[Saved entries]
⟨

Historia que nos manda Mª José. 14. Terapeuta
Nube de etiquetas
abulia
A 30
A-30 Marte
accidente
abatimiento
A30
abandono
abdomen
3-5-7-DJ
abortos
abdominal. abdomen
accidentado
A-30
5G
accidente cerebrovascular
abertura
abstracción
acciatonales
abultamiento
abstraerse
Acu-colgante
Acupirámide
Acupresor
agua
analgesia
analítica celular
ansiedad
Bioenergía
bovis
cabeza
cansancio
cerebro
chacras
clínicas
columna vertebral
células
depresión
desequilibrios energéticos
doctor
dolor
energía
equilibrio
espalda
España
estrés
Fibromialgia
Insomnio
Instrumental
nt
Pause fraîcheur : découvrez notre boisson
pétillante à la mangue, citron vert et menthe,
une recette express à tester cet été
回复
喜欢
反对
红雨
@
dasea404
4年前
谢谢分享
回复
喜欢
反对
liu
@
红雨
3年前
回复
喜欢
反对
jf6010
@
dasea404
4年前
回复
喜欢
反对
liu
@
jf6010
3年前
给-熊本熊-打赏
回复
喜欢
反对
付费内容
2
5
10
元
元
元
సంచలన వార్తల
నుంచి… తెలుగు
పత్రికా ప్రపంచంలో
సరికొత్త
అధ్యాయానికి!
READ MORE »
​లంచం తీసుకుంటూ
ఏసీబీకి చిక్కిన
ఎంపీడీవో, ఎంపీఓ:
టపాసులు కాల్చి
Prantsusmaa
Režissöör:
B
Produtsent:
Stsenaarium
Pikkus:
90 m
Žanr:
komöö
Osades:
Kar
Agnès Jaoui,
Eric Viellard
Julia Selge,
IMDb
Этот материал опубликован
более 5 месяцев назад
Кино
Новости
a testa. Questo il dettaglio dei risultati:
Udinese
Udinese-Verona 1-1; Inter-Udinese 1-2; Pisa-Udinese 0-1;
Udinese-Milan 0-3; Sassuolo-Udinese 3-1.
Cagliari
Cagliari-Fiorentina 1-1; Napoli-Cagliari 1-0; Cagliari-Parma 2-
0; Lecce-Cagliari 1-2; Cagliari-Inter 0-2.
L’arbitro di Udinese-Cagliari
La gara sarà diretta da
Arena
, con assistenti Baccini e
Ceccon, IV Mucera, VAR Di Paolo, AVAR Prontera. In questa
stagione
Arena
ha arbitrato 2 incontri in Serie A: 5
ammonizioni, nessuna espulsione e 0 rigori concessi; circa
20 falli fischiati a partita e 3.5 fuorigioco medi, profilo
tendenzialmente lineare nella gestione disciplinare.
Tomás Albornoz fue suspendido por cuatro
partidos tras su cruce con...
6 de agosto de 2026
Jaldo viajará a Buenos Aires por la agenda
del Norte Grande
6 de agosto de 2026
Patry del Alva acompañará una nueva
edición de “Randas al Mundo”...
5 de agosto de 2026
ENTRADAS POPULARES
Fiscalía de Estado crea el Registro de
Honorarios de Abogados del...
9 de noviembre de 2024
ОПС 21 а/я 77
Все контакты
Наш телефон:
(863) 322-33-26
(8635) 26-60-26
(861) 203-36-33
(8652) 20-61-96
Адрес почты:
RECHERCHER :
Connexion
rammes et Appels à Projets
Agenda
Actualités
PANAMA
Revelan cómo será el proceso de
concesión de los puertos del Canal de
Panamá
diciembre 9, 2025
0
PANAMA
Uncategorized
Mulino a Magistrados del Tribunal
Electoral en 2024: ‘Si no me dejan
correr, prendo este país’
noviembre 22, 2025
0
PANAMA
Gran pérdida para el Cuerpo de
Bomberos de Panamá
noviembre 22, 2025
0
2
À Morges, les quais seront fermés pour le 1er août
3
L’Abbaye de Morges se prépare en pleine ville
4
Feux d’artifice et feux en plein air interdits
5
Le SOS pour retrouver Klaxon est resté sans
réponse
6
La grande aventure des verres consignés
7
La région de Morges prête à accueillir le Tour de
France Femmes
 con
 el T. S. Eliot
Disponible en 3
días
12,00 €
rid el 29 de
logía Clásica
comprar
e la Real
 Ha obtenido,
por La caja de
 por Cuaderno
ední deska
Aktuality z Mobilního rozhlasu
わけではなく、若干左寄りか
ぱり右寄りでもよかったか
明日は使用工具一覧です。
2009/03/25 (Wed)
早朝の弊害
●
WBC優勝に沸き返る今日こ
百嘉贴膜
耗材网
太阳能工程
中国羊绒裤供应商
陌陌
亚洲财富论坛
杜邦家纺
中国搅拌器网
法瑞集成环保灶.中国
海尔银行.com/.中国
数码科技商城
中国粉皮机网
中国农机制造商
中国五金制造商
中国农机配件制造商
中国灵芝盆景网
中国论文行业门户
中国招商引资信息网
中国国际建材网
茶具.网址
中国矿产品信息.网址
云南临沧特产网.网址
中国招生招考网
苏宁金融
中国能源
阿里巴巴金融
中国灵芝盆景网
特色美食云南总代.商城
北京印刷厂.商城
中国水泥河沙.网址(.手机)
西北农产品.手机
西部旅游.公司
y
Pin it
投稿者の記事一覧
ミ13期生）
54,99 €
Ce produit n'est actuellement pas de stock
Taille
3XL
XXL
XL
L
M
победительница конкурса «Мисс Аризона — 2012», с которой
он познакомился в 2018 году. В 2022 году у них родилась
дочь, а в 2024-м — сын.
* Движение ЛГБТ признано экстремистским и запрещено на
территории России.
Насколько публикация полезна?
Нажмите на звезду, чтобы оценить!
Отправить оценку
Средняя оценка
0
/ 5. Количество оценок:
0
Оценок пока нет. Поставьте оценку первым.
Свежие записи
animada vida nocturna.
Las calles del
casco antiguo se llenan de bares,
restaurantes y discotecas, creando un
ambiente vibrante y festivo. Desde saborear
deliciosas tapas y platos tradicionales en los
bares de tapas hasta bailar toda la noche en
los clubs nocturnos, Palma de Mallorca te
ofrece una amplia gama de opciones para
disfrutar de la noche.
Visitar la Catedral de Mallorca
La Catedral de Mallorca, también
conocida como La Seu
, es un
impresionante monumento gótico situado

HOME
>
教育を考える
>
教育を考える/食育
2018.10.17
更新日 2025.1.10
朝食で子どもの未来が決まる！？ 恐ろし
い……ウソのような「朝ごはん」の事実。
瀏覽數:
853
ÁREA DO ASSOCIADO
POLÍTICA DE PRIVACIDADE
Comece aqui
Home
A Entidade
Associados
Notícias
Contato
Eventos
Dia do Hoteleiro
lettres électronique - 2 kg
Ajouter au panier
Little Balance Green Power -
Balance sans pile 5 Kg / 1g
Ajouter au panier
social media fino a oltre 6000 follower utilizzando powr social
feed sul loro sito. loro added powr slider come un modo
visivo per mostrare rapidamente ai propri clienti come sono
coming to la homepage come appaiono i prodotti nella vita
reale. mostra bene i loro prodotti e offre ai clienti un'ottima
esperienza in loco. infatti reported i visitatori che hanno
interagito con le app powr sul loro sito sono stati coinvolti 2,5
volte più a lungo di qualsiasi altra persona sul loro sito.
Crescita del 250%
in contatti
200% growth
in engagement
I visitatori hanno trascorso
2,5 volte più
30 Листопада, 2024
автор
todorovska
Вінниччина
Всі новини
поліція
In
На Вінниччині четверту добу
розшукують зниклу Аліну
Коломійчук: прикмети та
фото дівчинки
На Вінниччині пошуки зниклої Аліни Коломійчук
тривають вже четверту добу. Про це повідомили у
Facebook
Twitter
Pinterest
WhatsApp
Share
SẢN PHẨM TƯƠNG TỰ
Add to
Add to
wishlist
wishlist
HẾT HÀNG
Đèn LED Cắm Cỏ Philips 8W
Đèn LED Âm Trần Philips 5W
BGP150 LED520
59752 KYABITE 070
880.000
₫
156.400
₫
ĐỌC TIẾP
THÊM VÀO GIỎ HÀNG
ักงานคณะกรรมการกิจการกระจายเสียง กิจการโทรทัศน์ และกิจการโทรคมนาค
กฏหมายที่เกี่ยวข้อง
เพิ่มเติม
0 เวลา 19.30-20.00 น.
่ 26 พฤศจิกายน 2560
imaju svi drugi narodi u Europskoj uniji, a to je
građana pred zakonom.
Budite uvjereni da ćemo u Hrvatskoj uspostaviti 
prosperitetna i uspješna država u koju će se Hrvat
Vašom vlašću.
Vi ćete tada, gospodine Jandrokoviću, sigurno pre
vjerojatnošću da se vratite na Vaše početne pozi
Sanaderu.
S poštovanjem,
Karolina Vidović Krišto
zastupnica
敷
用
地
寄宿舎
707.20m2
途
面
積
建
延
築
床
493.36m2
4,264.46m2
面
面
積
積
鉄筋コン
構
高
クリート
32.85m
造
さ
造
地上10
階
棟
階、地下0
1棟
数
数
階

⟩

Pick out and copy the lines of the entries that hold the string "accidente".

(EXERCISE SOLUTION)
accidente
accidente cerebrovascular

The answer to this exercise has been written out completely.